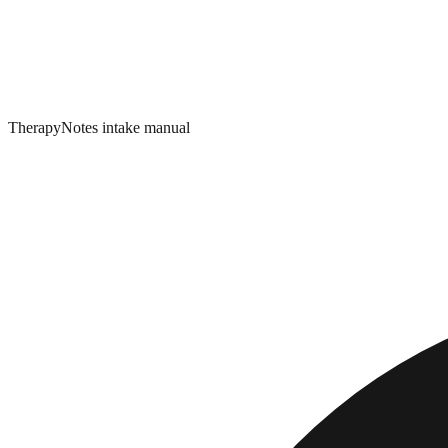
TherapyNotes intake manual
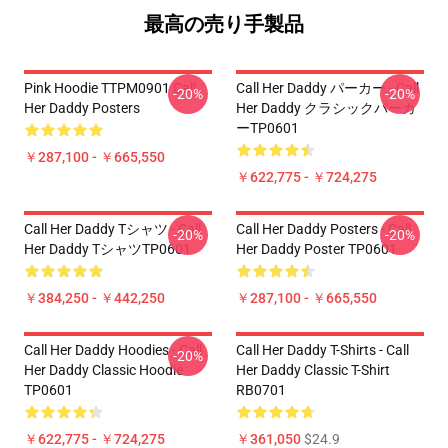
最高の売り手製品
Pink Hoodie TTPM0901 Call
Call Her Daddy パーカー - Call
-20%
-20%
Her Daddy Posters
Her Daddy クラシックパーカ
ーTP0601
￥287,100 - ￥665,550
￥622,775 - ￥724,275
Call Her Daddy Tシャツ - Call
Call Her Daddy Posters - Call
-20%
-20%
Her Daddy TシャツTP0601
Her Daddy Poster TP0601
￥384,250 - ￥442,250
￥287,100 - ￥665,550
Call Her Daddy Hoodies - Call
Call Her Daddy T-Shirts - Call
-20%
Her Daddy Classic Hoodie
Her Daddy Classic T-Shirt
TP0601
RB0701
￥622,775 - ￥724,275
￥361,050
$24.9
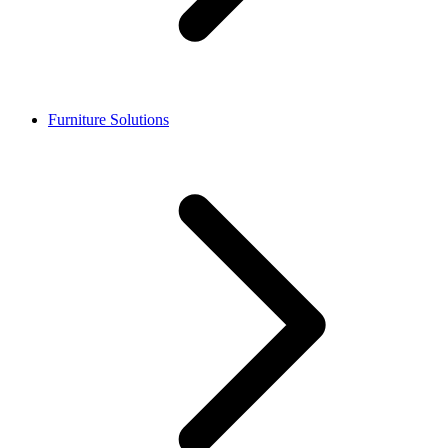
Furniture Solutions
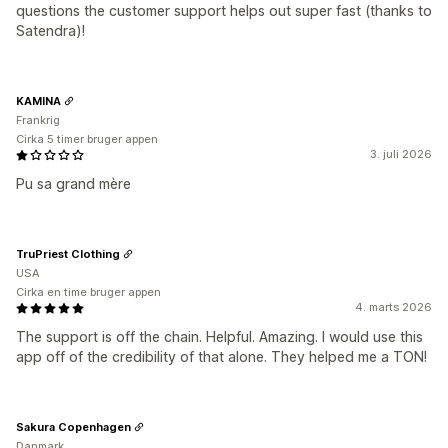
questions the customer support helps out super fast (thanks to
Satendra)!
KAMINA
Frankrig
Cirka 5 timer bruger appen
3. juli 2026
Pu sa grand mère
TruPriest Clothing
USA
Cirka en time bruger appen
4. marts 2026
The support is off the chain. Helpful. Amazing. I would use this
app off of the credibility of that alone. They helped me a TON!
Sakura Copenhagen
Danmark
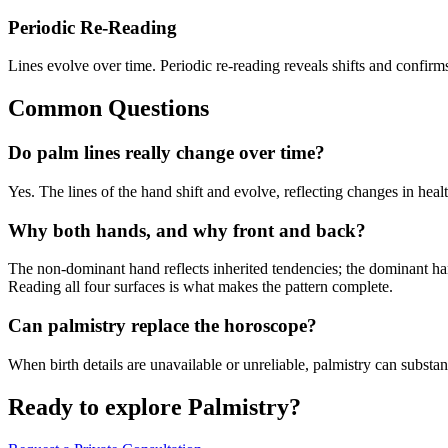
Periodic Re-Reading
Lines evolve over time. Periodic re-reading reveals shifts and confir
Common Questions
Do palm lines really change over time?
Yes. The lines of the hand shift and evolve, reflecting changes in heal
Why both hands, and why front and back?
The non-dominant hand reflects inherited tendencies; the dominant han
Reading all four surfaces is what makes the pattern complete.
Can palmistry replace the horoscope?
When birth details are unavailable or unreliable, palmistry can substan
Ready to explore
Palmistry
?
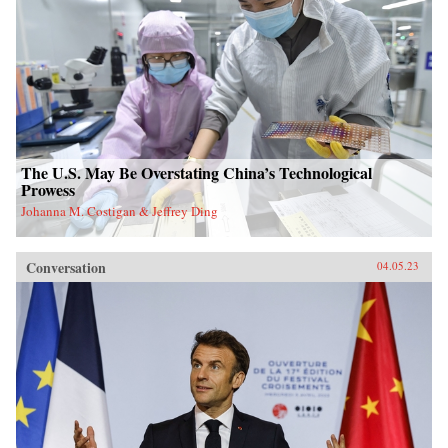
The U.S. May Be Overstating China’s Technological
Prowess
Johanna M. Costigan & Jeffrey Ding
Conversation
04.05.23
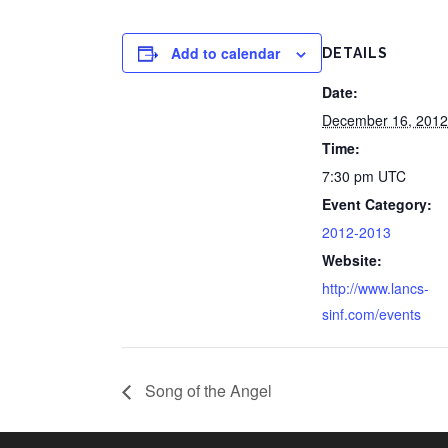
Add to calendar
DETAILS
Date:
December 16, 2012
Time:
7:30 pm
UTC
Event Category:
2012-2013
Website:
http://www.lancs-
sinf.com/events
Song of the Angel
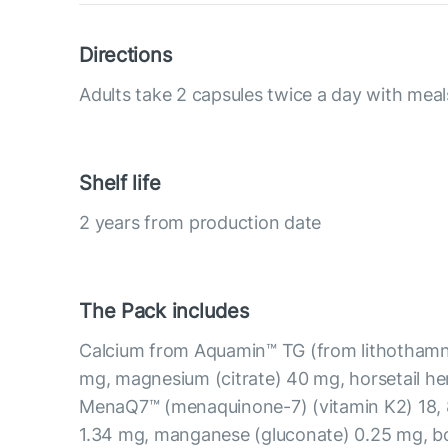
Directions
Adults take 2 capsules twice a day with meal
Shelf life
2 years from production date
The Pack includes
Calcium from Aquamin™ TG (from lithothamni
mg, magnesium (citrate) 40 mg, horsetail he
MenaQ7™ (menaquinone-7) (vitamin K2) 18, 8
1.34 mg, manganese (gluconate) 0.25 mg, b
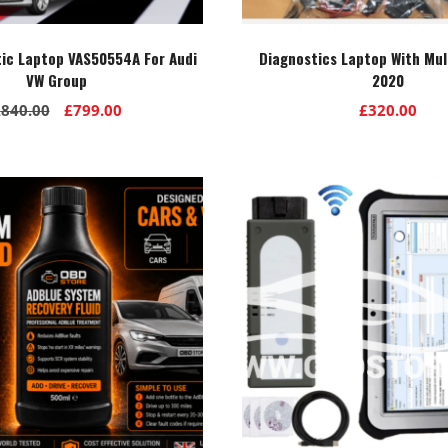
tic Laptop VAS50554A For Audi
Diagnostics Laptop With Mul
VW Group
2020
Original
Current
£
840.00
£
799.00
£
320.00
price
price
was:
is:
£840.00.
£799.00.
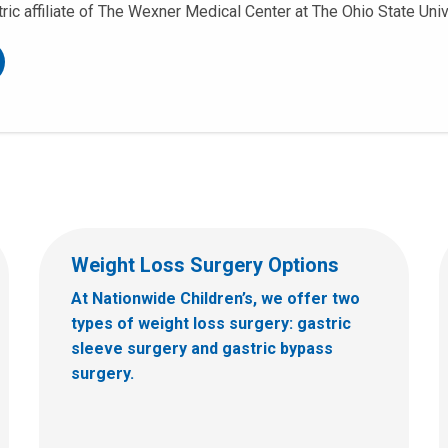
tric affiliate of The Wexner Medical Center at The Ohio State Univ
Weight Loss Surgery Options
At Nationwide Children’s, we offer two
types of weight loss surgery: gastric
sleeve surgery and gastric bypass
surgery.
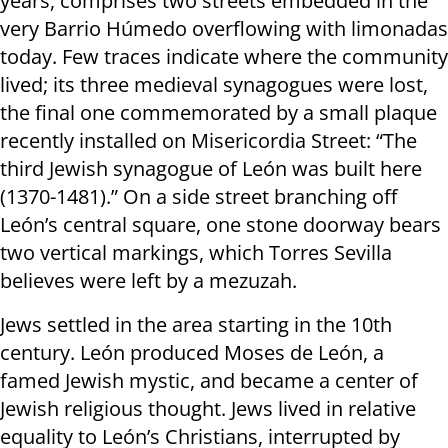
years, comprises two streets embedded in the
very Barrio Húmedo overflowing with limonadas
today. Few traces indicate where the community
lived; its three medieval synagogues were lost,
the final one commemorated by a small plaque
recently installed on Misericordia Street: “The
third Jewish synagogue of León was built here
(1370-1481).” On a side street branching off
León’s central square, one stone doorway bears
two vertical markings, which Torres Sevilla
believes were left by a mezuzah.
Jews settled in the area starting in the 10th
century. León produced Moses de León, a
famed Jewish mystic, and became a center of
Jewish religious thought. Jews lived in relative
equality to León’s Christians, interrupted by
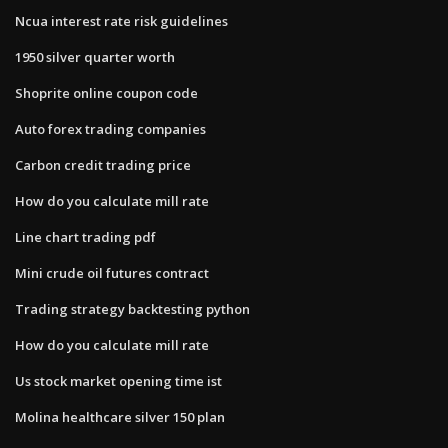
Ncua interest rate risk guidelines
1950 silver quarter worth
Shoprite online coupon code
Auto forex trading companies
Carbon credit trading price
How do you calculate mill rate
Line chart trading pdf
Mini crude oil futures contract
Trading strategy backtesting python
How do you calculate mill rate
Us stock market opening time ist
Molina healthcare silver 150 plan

_____

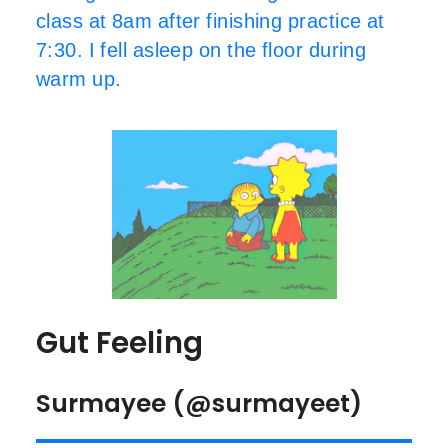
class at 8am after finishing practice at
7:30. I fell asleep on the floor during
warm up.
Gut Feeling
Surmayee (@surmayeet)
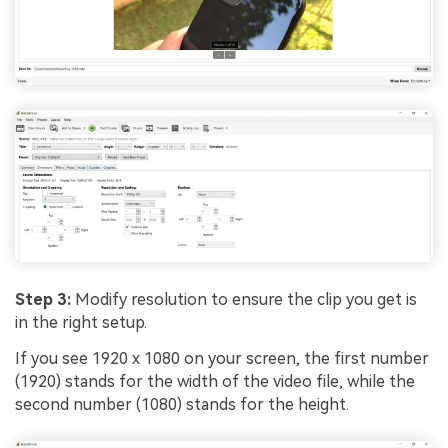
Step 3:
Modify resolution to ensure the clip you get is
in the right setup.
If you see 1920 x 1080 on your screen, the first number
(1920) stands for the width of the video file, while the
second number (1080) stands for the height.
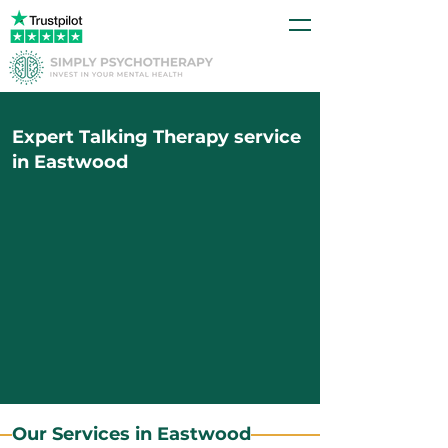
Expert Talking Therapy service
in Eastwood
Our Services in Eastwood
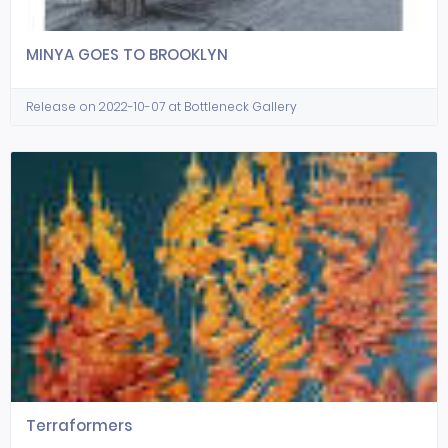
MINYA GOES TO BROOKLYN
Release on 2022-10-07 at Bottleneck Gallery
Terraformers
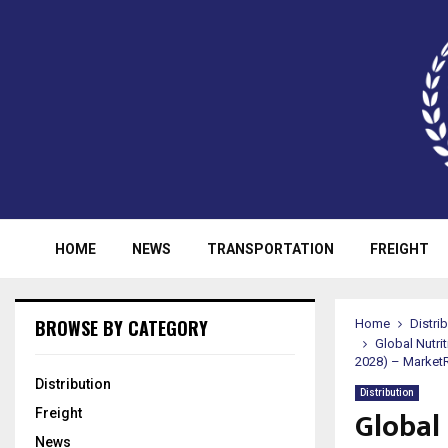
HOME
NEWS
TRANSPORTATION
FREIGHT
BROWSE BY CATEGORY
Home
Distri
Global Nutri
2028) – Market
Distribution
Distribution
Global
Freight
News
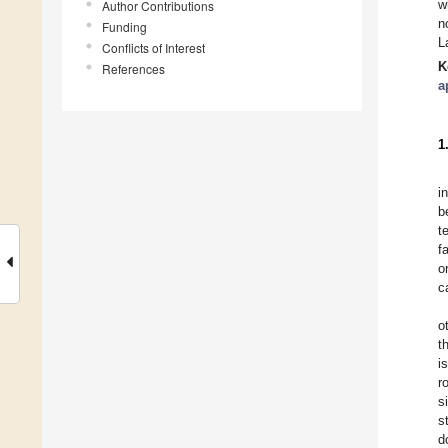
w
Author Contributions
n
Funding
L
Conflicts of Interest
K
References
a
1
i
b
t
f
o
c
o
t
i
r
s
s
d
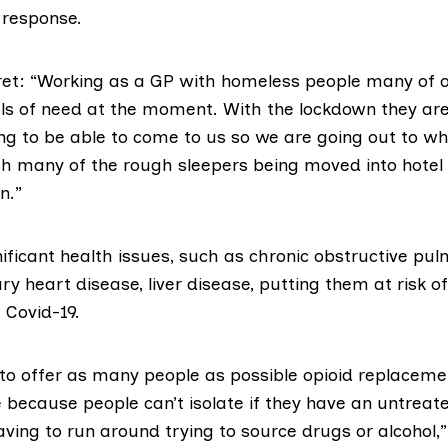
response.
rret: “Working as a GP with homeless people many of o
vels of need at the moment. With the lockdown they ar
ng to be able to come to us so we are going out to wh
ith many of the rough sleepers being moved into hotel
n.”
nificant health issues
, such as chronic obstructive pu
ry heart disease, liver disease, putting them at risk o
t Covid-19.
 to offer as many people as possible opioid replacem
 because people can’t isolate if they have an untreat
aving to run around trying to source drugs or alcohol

_____

→ **About this exercise**:
Only lines that hold the string "number" belong in the answer, so copy every one of them from the records.

→ **Task result**:
If you see 1920 x 1080 on your screen, the first number
second number (1080) stands for the height.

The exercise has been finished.